子猿と乙女

 雨季が終わり、寝苦しい夜が続くようになった。プティは何度も寝返りを打ち、瞼を閉じては開く。

 眠れないのは暑さのせい。いや、それだけではあるまい。実家にいた頃とは違い、見知った顔は誰もいない。ディアをはじめ、みな優しく接してくれはするが、それはプティが王太子の許嫁であるがためだ。そして、一番大事な相手である許嫁のヒタム王太子はといえば、他の寵姫に夢中である。

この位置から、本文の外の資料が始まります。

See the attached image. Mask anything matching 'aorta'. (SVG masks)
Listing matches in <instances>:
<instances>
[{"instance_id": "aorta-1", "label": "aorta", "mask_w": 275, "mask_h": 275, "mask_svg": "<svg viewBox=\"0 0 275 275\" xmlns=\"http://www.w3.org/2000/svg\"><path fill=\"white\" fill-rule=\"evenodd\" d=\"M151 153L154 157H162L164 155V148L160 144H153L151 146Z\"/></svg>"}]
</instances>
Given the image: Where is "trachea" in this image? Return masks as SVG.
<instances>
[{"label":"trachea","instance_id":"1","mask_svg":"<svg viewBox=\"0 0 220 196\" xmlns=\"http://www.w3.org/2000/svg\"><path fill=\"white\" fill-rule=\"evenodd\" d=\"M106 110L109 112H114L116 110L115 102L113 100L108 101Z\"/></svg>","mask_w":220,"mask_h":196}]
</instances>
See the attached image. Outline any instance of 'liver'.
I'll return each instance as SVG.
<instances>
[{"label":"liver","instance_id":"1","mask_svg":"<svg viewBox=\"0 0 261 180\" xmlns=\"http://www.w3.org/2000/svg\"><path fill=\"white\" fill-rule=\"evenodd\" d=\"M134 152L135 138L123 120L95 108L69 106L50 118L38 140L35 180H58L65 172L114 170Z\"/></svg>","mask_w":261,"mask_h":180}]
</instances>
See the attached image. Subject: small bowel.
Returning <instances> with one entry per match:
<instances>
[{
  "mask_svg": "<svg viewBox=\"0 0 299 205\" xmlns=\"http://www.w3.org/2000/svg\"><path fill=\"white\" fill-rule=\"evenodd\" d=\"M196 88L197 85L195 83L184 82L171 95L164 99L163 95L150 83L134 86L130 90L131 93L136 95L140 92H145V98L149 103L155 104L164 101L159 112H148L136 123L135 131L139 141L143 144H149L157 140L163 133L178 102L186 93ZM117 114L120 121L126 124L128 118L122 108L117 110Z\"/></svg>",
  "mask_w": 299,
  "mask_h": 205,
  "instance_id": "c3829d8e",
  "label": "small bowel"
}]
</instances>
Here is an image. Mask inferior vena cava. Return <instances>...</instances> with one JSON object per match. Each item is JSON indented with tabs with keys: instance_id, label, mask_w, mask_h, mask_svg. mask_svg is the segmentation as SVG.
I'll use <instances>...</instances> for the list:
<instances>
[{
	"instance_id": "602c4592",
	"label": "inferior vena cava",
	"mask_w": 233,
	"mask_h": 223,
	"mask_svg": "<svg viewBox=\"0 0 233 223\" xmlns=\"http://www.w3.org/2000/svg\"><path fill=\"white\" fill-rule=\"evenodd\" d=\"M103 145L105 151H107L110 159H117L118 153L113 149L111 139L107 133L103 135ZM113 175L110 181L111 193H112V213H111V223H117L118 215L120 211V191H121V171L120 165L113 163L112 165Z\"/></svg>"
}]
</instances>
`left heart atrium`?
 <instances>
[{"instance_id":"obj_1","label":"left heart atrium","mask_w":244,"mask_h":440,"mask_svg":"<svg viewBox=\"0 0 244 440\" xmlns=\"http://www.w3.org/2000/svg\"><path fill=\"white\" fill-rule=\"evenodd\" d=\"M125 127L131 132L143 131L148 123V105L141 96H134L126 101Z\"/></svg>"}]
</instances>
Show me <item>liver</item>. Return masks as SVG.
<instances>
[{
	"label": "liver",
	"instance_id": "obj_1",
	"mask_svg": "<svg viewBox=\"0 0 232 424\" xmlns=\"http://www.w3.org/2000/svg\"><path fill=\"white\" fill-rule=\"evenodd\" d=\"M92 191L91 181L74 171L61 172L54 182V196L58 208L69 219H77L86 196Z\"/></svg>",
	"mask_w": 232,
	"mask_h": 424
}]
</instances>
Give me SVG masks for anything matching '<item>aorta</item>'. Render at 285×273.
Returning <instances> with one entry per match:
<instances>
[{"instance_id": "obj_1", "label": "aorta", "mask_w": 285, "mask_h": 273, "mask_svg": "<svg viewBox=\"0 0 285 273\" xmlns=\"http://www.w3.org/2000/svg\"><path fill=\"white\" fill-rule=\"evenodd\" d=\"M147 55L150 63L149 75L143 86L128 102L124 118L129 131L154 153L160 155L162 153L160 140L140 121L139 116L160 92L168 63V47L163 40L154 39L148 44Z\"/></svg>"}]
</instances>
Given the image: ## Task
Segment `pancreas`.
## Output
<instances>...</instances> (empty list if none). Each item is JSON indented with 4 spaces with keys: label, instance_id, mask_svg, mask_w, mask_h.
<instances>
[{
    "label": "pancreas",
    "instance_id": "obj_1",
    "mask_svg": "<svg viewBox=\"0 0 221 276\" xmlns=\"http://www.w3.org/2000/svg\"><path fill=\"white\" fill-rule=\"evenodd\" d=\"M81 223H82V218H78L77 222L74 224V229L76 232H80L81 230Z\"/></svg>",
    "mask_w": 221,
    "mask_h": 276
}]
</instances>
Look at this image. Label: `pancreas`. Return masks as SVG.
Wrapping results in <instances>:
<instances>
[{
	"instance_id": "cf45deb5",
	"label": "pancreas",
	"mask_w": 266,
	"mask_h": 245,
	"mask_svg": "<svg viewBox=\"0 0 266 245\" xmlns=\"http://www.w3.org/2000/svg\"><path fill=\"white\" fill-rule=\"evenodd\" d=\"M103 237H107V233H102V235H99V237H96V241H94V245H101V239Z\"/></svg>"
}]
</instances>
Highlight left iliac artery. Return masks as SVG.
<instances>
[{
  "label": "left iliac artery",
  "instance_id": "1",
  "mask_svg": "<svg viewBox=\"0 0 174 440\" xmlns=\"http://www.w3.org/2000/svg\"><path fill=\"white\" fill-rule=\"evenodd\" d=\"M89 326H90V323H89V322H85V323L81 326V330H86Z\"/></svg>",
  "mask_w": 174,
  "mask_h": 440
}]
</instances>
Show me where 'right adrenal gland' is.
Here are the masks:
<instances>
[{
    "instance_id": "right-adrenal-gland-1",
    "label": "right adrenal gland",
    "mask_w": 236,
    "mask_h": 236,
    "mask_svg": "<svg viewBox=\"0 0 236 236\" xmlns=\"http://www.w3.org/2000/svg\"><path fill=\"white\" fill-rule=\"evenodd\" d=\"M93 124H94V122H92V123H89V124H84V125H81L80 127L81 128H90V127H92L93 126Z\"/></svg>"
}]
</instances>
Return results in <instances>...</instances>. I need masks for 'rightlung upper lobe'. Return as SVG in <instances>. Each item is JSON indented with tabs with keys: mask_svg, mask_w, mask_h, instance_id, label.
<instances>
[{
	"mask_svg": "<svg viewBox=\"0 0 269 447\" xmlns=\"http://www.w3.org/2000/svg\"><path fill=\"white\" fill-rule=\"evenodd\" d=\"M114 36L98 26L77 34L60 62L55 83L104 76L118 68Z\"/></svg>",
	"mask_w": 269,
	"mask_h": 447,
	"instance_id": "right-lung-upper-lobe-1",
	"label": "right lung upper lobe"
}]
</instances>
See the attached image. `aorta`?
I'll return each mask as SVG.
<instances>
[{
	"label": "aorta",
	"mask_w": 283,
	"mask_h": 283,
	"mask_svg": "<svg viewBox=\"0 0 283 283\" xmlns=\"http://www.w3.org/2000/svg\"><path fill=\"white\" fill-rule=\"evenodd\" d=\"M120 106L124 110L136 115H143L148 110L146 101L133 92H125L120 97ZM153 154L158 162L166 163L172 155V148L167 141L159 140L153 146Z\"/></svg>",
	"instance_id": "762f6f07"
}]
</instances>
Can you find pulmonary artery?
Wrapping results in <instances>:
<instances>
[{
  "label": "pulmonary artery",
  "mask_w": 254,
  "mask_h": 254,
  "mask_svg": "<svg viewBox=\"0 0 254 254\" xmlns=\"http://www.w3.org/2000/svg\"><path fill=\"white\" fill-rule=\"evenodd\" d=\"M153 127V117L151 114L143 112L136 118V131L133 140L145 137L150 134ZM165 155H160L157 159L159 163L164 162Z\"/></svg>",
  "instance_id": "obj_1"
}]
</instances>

 おとぎ話と現実は違う。素敵な王子様とそのお妃様、そんな話に憧れたのは、遠い昔のこと。乾ききった関係は、どうすれば良いのか。今のプティには皆目見当がつかない。

 目は一層冴えてきた。考えれば考えるほど眠れなくなる。昼間はまだいい。お妃教育に精を出していれば現実から目を背けられる。しかし、夜になれば背けていた現実がひたひたとプティを追い詰める。


 プティは寝間着の上に薄物の上衣をまとい、枕元の燭台を手に寝室から裏庭に出た。月も星も明るく、聞こえるのは虫の声のみ。何とも静謐な空間だ。まるでこの世に、自分ただ一人しかいないような気すらしてくる。

 その時だった。キキッという鳴き声がして、ふと見ると足元に小さい子猿がいた。野生の猿は気が荒い。実家でも何度か使用人が噛まれたと騒ぎになっていたのを思い出した。目を合わせてはいけない、猿は目が合うと攻撃されると思い、噛みついたり引っかいたりするのだ。

 目をそらしたプティに、しかしその子猿は甘えたようなしぐさを見せた。寝間着の裾を引っ張り、キィッと短い鳴き声を上げる。

 「なぁに、どうしたの?」

 思わず微笑み、話しかけた。子猿はするするとプティの体をよじ登った。随分と人馴れしている。プティの右肩にちょこんと座り、短く鳴いた。よく見ると、子猿は首に細い金の鎖を付けている。なるほど、人に飼われているのだろう。

 「あらあら、困った子猿ちゃんね。ご主人様が探しているんじゃない?」

 子猿は甘えたような鳴き声を出した。

 「お前、どこから来たの?」

 この離れは、一応自分の住まいだし、お付きの女官たちが猿を飼っているという話も聞いたことはない。

 と、子猿がプティの言葉を理解したかのように、プティの肩から降りた。そして、ついてこいとでも言わんばかりに、ちょこちょこと歩き出した。

 「えっ、そっち……?」

 庭の奥は樹木が茂っていて、その先は見えないかと思っていた。しかし、子猿はその樹木の隙間を潜り抜ける。燭台の灯りをかざすと、人がかろうじて一人通れるほどの獣道のような小路になっているのが分かった。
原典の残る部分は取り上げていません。